Further, none of the additional material sought to be adduced by way of further evidence supports a conclusion that the applicant was not guilty of the offence of possessing child exploitation material. The applicant made admissions to police as to his knowledge of the material on the device and as to his having accessed and viewed it. Those admissions were consistent with what was ultimately found on the device. The fact that his partner may have downloaded that material did not provide any defence to an offence of possession of that material, in those circumstances.
At the hearing the applicant accepted that he had no ground to pursue an appeal against sentence, with his primary focus being the conviction for the offence of possession of child exploitation material. A perusal of the sentencing remarks supports that conclusion. Any application for leave to appeal sentence is also doomed to fail.
According to the agreed statement of facts, a search warrant for the applicant’s residence was obtained after police had identified an Australian IP address belonging to the applicant as sharing child exploitation material. The internet service account was in the applicant’s name and included his personal details.
When the search of the residence was conducted on 6 June 2018, the applicant told police that they would “probably find something” on a laptop located on the floor near the kitchen. The applicant said he had received it from a friend and had observed that it contained some child exploitation material. The applicant also made admissions to downloading child exploitation material as recently as a couple of weeks prior and to viewing it on the device. The applicant admitted to possessing 50 or more movies of “young girls doing things to themselves, to older people”.
A subsequent forensic examination of the device revealed that it contained child exploitation material, in both photographic form and videos. Predominately, the material contained erotically posed or covert taken images with no sexual activity. However, there were images and videos of non-penetrative sexual activity between children or solo masturbation by a child and of penetrative sexual activity between adults and children. There was also one video containing sadism, bestiality or humiliation.

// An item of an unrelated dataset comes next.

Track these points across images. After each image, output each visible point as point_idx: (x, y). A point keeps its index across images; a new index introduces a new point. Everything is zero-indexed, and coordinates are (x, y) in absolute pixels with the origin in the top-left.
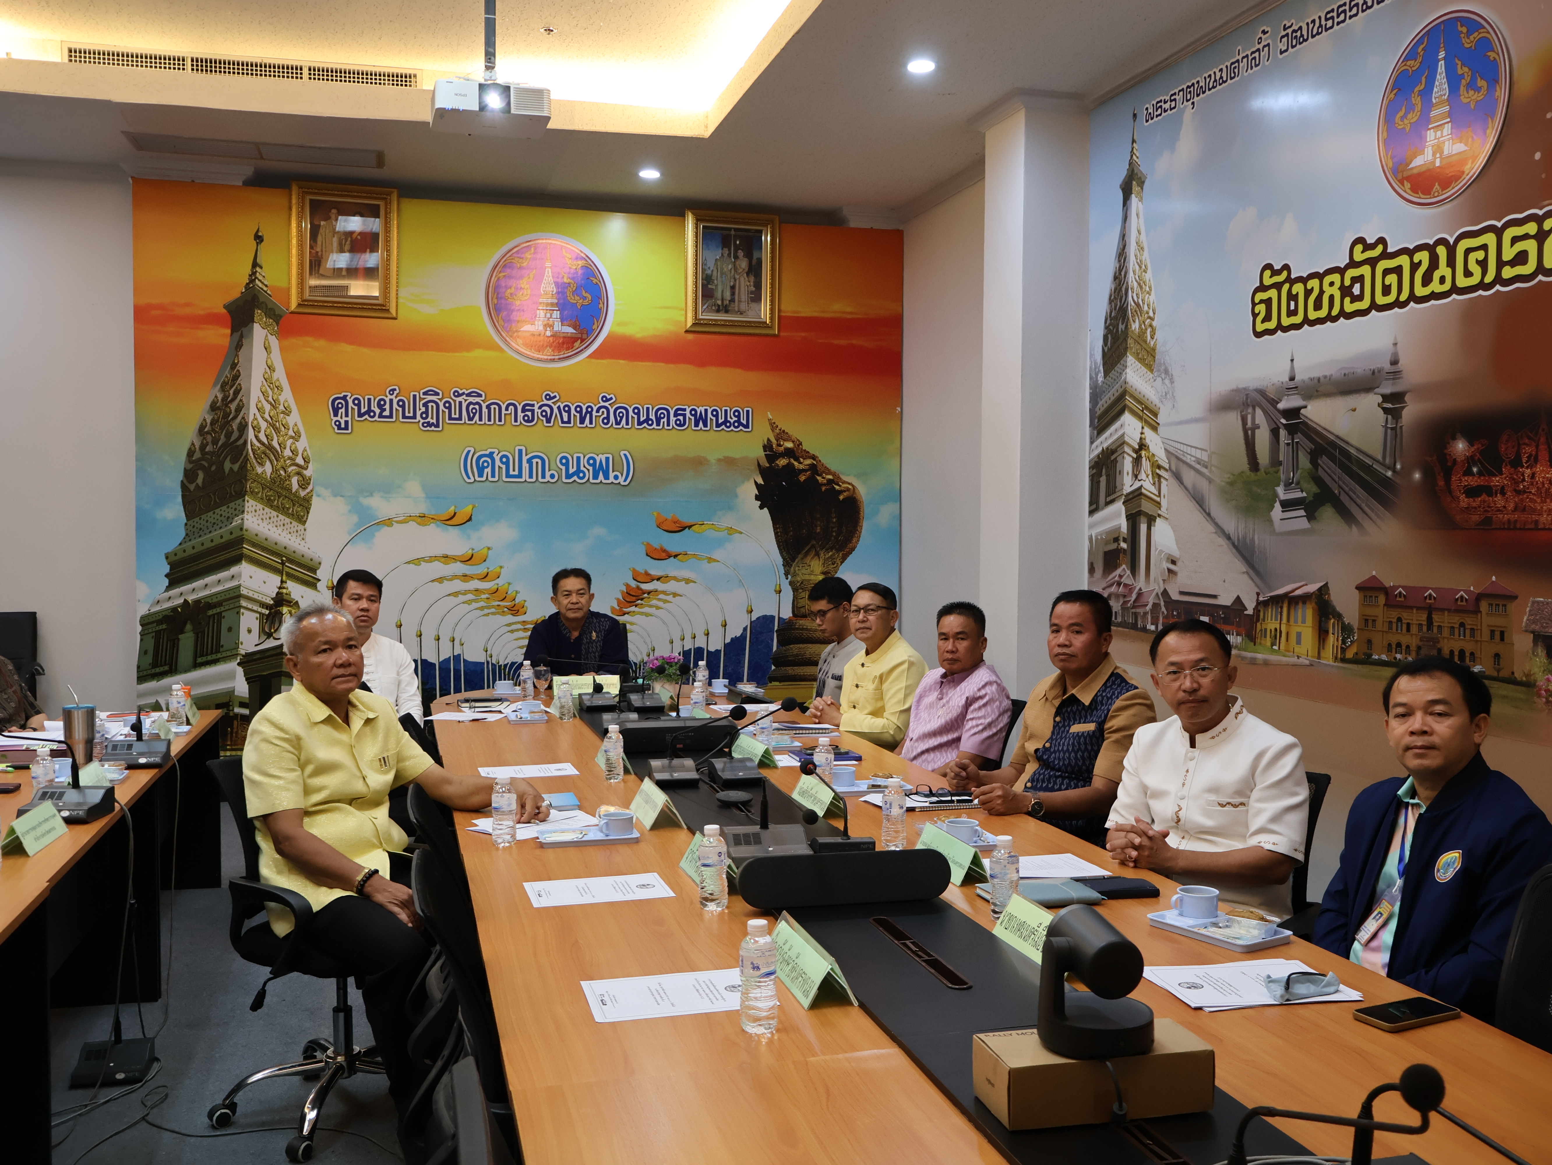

As the sentencing judge observed, possession of child exploitation material is not a victimless offence. Real children are abused in very serious ways for the purposes of creating that material. Downloading and viewing that material has the effect of promoting the exploitation of children for the sexual gratification of adults.
The sentencing judge accepted that the applicant’s possession of that material appeared to be out of character; that he had demonstrated he could be a useful and contributing member to the community; and that the applicant was genuinely remorseful. Taking into account those mitigating factors, together with his early pleas of guilty and cooperation with the administration of justice as well as his admissions to police, a 12 month sentence of imprisonment, wholly suspended for an operational period of three years, was well within a sound exercise of the sentencing discretion.
As an appeal against conviction and an application for leave to appeal sentence has no prospects of success, the grant of an extension of time within which to seek leave to do so would be futile.
Orders
I would order:
1.The application for leave to adduce further evidence be refused.
2.The application for an extension of time within which to appeal against conviction and to seek leave to appeal against sentence be refused.
CROWLEY J: I agree with the reasons of Boddice JA and the orders that his Honour proposes.